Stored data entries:
·····

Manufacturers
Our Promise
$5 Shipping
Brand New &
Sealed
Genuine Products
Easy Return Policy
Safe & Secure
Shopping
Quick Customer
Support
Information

·····

_BRIEF_
All of the data above should be reproduced exactly, with nothing left out.

_SOLVED EXERCISE_
Manufacturers
Our Promise
$5 Shipping
Brand New &
Sealed
Genuine Products
Easy Return Policy
Safe & Secure
Shopping
Quick Customer
Support
Information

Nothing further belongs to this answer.